Training Banner

Thursday, May 28, 2015

Product Manager: You Are a Keystone

I have an overview presentation on product management that I've been refining for years. One of the most interesting slides is entitled "Why product management is hard". Reviewing the slide recently, a theme emerged that I had considered previously but I hadn't thought about deeply: one of the key sources of complexity and confusion for product managers and those who must work with them is the fact that product management spans so many boundaries that are much clearer for other professionals. While I often refer this delicate situation as "bridging" different worlds, I now prefer the analogy of a keystone. In case you're not familiar with the term, a keystone is "a central stone at the summit of an arch, locking the whole together." I like the idea that the keystone sits between two opposing forces, making the entire structure stronger. In this post, I'd like to enumerate some of the ways that a product manager acts as a keystone.

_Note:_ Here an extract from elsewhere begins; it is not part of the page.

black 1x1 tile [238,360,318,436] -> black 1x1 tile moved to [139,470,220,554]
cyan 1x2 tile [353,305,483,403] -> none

Product managers are a keystone between:

The Functional and Technical Perspectives

In a previous post, I described how the "outside in" functional perspective, which defines the "why" and "what" of a product, is fundamentally different from the "inside out" technical perspective, which defines "how" something gets built. Even though product management accountabilities are functional, in highly technology-oriented domains such as software product management, it is important (if not critical) for PMs to have technical knowledge relevant to their domain and to understand how software is built and tested. Bridging these worlds can be difficult as technology changes rapidly and too much familiarity can constrain what a product manager perceives as possible.

The Problem and Solution Spaces

I've also written about the problem and solution spaces and the product manager's relationship to them. If you read this blog, you know that I think a thorough understanding of the problem space is absolutely critical for product managers. In terms of our relationship to the solution space, you need look no further than our title! We *are not* problem managers; we are product managers! As a product manager, you must identify a compelling market problem and address it with a solution that will generate expected business results.

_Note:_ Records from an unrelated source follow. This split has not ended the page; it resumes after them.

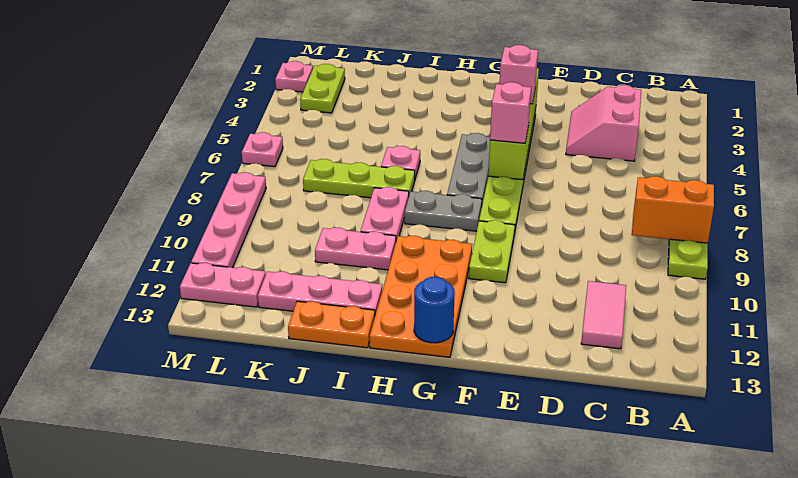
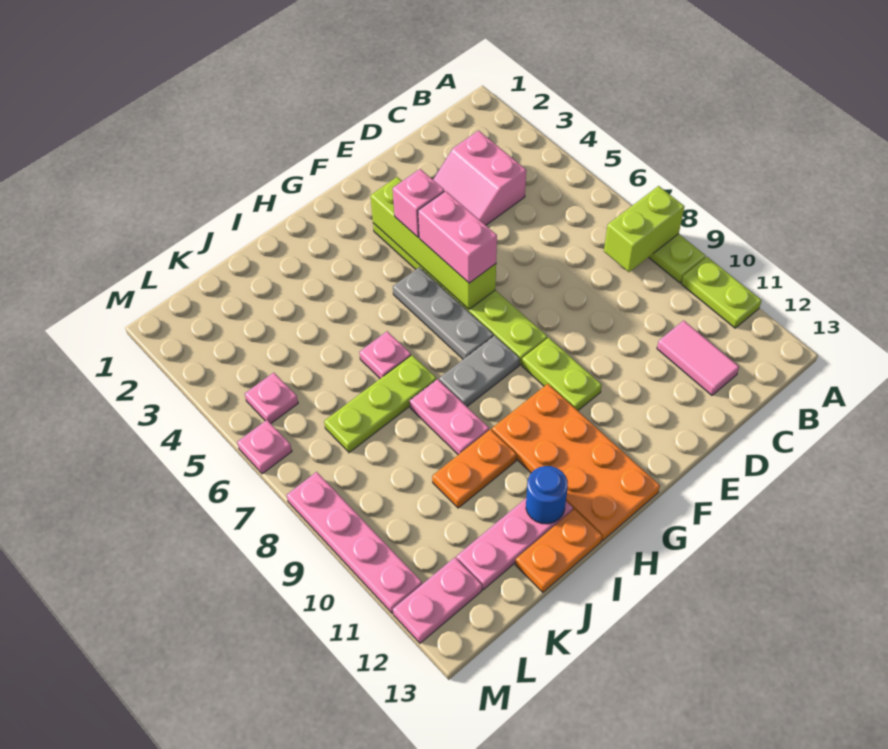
orange 1x2 brick [632,176,714,243] -> lime 1x2 brick [604,186,685,272]
pink 1x1 brick [490,82,531,143] -> pink 1x2 brick [418,191,497,283]
blue 1x1 round brick [414,277,455,343] -> blue 1x1 round brick moved to [526,466,568,524]
pink 1x2 plate [315,227,396,270] -> orange 1x2 plate [432,429,516,508]
lime 1x2 plate [300,64,345,113] -> lime 1x2 plate moved to [681,257,762,328]
pink 1x1 plate [275,61,313,92] -> pink 1x1 plate moved to [245,373,298,423]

"On the shelf" and "off the shelf" Professionals

I've previously used the analogy of a shelf as a simple model to demonstrate the traditional accountabilities of a product owner. In my experience, product managers are primarily responsible for getting the right product "on the shelf", or available to the market at the right time at the right cost. Marketing and sales are more often accountable for getting the product "off the shelf". As a product manager, we are often in a unique position to keep these worlds communicating and aligned. I typically use "business reviews" as an opportunity to bring the "on the shelf" and "off the shelf" folks together. I'll write a bit more about this practice in a future post.

Outside the Firewall and Inside the Firewall

Although all members of the product development team should be exposed directly to the "outside world" (including customers), there's no denying that the product manager plays a special role in brokering this communication and making sure each "side" is aligned and in balance. Regularly sharing your experiences with customers and partners is a great way to increase your credibility with engineering and keep them in the loop. Taking a developer or quality professional with you on customer visits from time to time can make development feel more involved and improve your relationship with technicians in general.

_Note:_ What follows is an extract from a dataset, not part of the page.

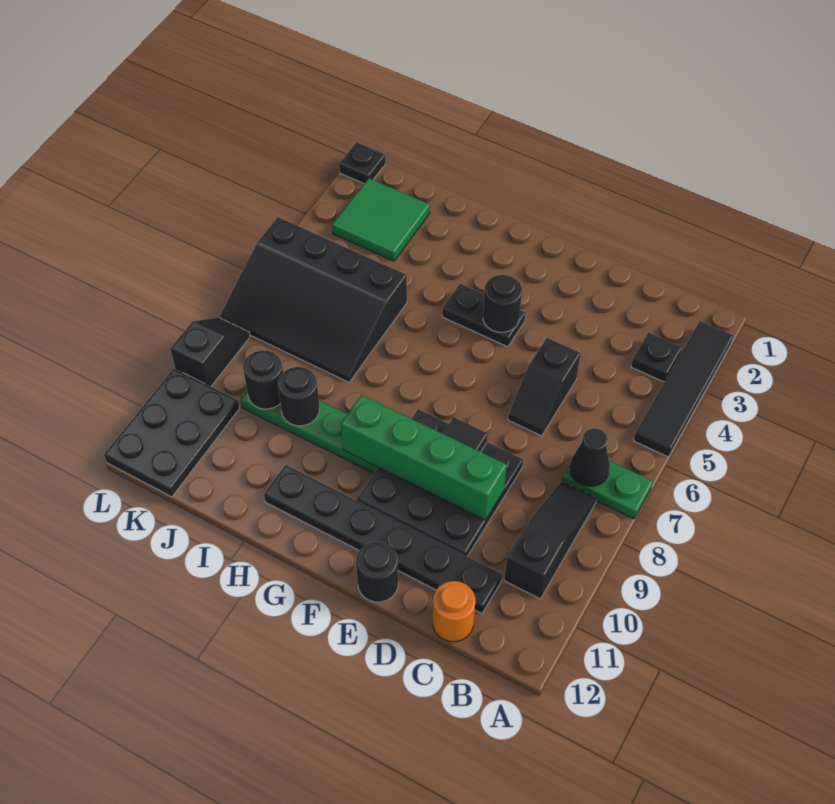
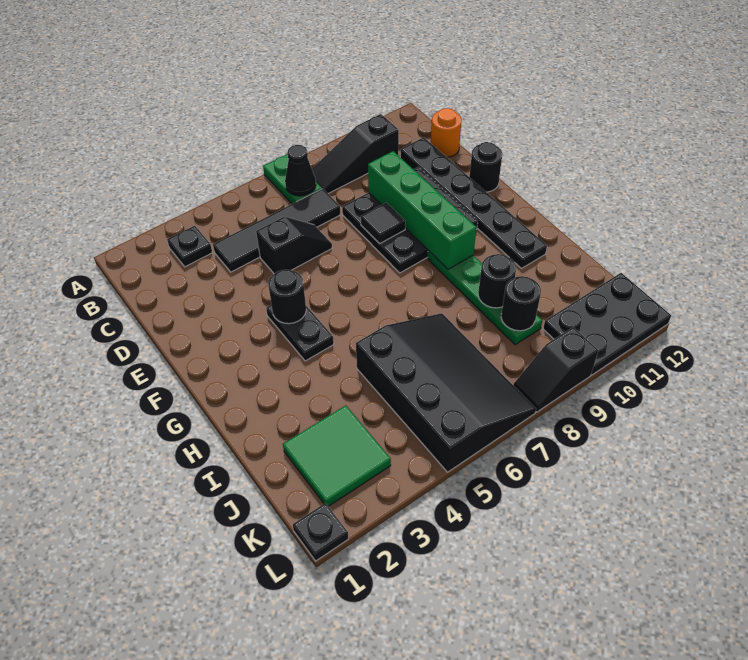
black 1x4 tile [634,321,733,457] -> black 1x4 tile moved to [213,189,340,272]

Product strategy definition and execution

As a product manager, you're not only accountable for defining your product's vision and strategy (with the help of others, of course!), but you're responsible for making sure it gets executed! On the definition side, you should be working closely with executive leadership and other disciplines to define the right vision and a plan for achieving it. On the execution side, you should be making sure you're doing something strategic every day and "orchestrating" the efforts of others to execute your plan.

Would you agree with my assessment? Are there other "keystone" roles that product managers play?

See more information on me (including upcoming training dates) at


  1. Great post, Greg, as usual.

    After reading your post I've reminded myself of the following statement: "If the product team doesn't do its job, other departments will fill the void". When product management is not established in an organization, other departments might feel frustrated with PMs. They don't understand the value these generalists are bringing.

    And as you say it takes time and hard work to prove the value we're bringing being "the bridge" or the "keystone".

    1. I'd never thought of it like that Daniil. I really like that way of expressing it!